Not to get nit-picky, by the way, but I half expected there to be an exclamation mark after "On to New Hampshire!", but the fact that there actually wasn't one pleased me, since it actually captures his spirit of understatement, unique among politicians, which is a large part of his charm.

And yes, the reason he's sending me emails is because, a while back, I actually sent some money to him -- partly just to "annoy" Hillary, who I think has been insufficiently attentive to the main issues that concern Bernie, which include what we have been calling "inequality" (although it's what I prefer to call "economy out of balance" -- which is bad for everybody, rich and poor) and campaign financing reform, and maybe even having another try at "Medicare For All" -- on that last one, figuring, the worst that can happen if it fails is we just keep Obamacare the way it is.

I guess my problem with Bernie is that he keeps sounding like an old-time out-of-touch I.F. Stone-type lefty from the 1950s, with workers standing "in solidarity" in a "revolution" against "the billionaires". That "In solidarity" conjures up images of posters showing heroic workers, all with their fists in the air. Sorry, I just don't relate.

But also, while much of his schtick is his ability to talk frankly, off the cuff and with refreshing candor, we also very quickly notice him then lapsing into that one-note-johnny humdrum of political stump-speech talk, reminding us once again that... our country today, the top one-tenth of 1 percent own almost as much wealth as the bottom 90 percent and when the 20 richest people own more wealth than the bottom 150 million Americans ... the system is rigged when the average person is working longer hours for lower wages, while 58 percent of all new income goes to the top 1 percent.

And I'm thinking, "Wait.

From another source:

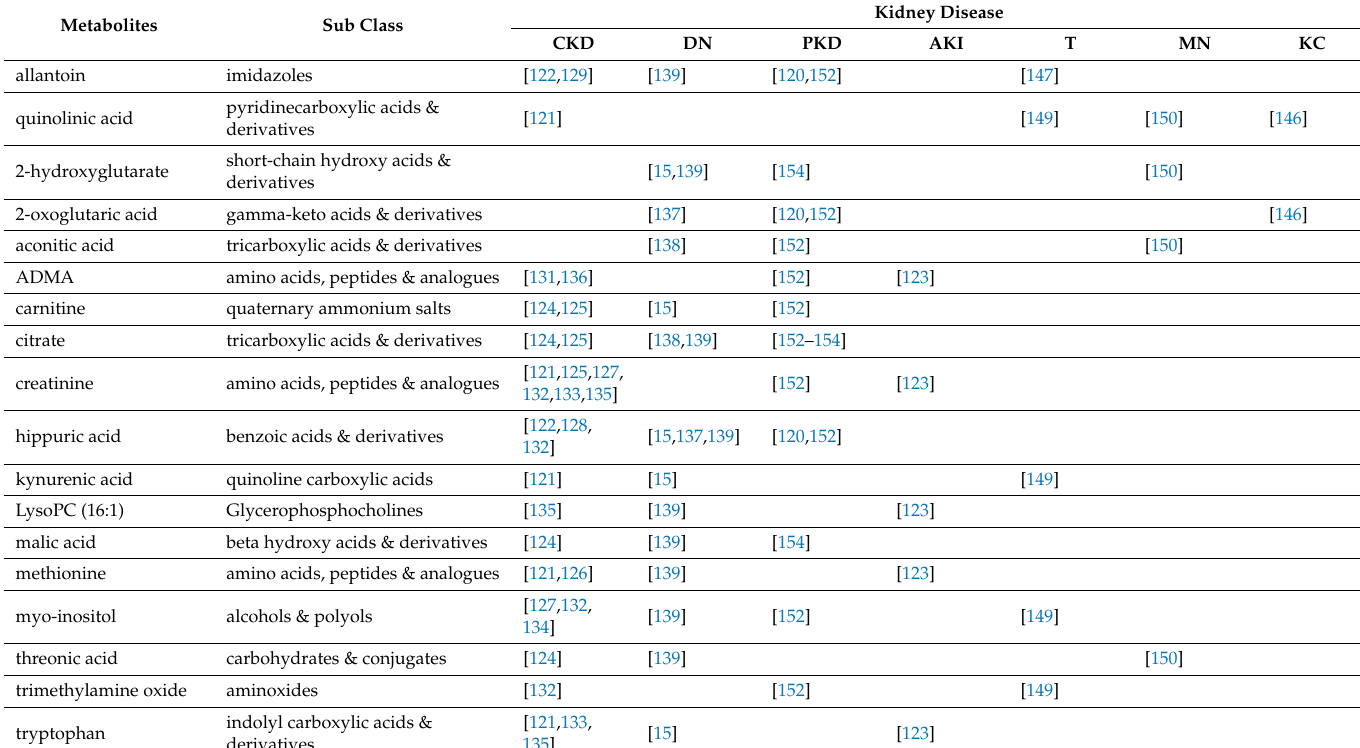
Table 3. Metabolites which have been reported as important for two or more kidney diseases from the list of studies in Table 2. Darker colour indicates metabolite reported in greater number of kidney diseases. CKD: Chronic kidney disease; DN: Diabetic nephropathy; PKD: Polycystic kidney disease, AKI: Acute kidney injury; T: Kidney transplantation; MN: Membranous nephropathy; KC: Kidney cancer. *sub class not available, # class provided, ¥ super class provided, § not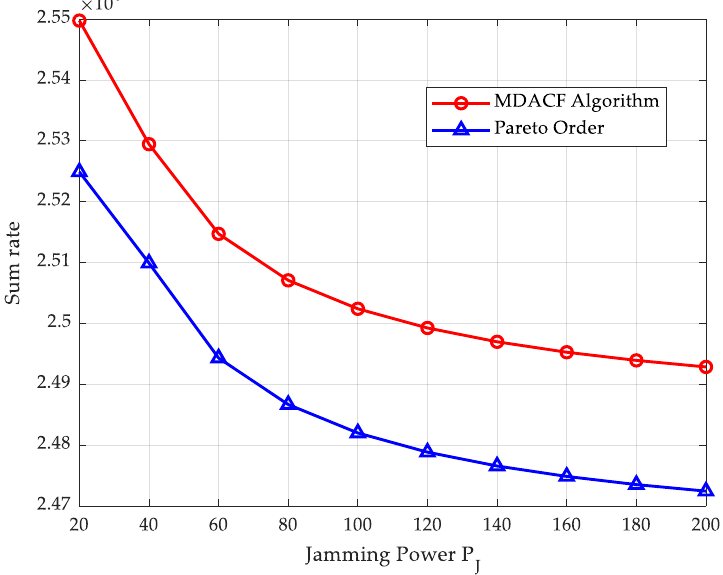
Figure 5. Schematic representation of the effect of interference power on the proposed algorithm.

He says the top what percent own the bottom how much?" Not that I disagree or think it's unimportant, it's just that whenever my ears hear that, they tend to involuntarily glaze over. Still, at least he's not talking about carpet bombing illegal immigrants or whatever it is Carly Fiorina is always trying to say about the Sixth Fleet.

And for another thing, there's that swipe at "corporate media", which implies that mainstream-media journalists are phonies and hacks, toiling at serving their corporate masters, who are pushing the agenda of "the man".

Having spent much of my life working for "corporate media" -- at NBC and AP and CNN, among others -- I can tell you I saw it all up close, and I saw that the bosses would not get away with calling the shots on what news to cover or how to cover it in a way that would help the corporate owners, nor was there so-called "self-censorship" in the sense that editors and reporters "know what not to do" if they wanted to keep their jobs. In most cases, in fact, journalists being an overly-proud bunch, the bosses knew that if they had tried that, there would have been mass resignations.

But I guess I still plan on voting for Bernie in the March 1st Georgia primary -- although probably not if I suspect that a vote for Bernie will, in any way, damage the chances of Hillary, who really is, in the long run, I am loath to admit, the better man for the job.